Payable-On-Death Statute in Florida
Florida’s POD statute creates no such presumption. Florida Statute 655.82 governs POD accounts. It provides simply that upon the death of the owner, the sums on deposit belong to the beneficiary. You could have a notarized letter from Mom saying she made the designation for convenience purposes only and wanted it to be distributed equally to everyone and it makes no difference. (This is not to say that the prospective client does not have other available causes of action, but it will not be as simple as a declaratory action with an evidentiary hearing to establish what Mom wanted vis-a-vis that lone account.)
The Case That Gave Us The Distinction Between Joint and POD Accounts
The First District Court of Appeal analyzed the distinction between joint and POD accounts in Joseph H. Brown v. Frank Brown, Jr., 149 So.3d 108 (Fla. 1st DCA 2014). Elizabeth Brown had six children whom she treated equally in her Last Will and Testament. At the time of her death, she had five accounts either joint with or POD to her son, Joseph. The accounts were worth more than $100,000. Another son, Frank, was appointed curator of Elizabeth’s estate. When Joseph refused to deliver the bank money to the estate, Frank sued Joseph for the return of the money to the estate so it could be divided equally amongst the children according to Elizabeth’s Will. An evidentiary hearing was conducted and the magistrate found that there was clear and convincing evidence that Elizabeth intended to add Joseph for convenience purposes only and that she wanted the bank accounts to pass to all of her children equally. Joseph appealed and the First District Court of Appeals said the magistrate got it half right. Because there was substantial competent evidence to overcome the presumption that the joint accounts were intended to pass to Joseph, the appellate court said the findings were correct and that the joint accounts should be returned to the estate. However, because the POD statute contains no such presumption, it did not matter what the evidence was about Elizabeth’s intent, and the money from those accounts belonged to Joseph.
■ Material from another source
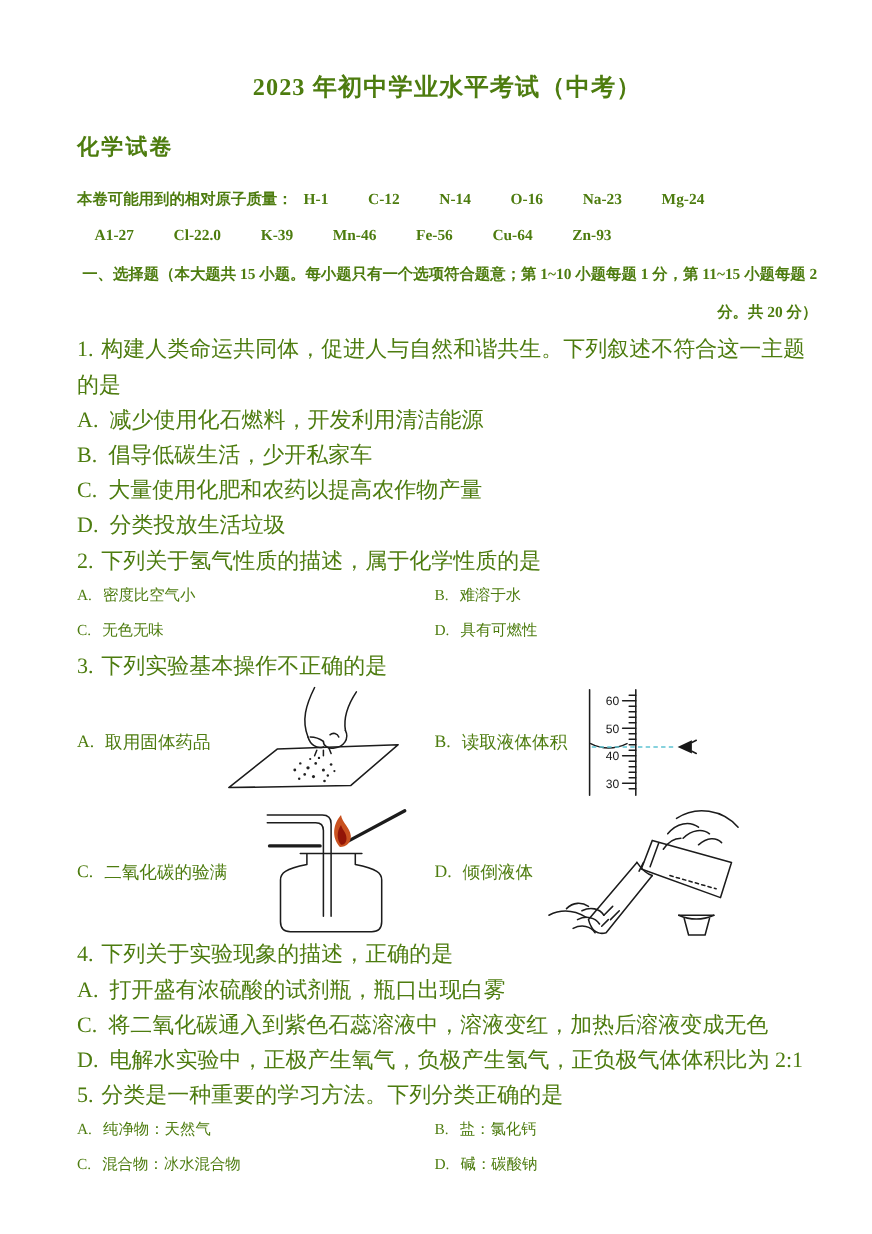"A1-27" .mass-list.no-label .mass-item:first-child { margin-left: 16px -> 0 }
The First DCA’s legal analysis is correct. The statutes create an unfair result. It is my experience that from the vantage point of the elderly parent who is adding a child for convenience purposes only to an account, there is no distinction between a joint account and a POD account. Consequently, the rebuttable presumption that applies to joint accounts should also apply to POD accounts, but that is a matter for legislative drafting committees and the legislature.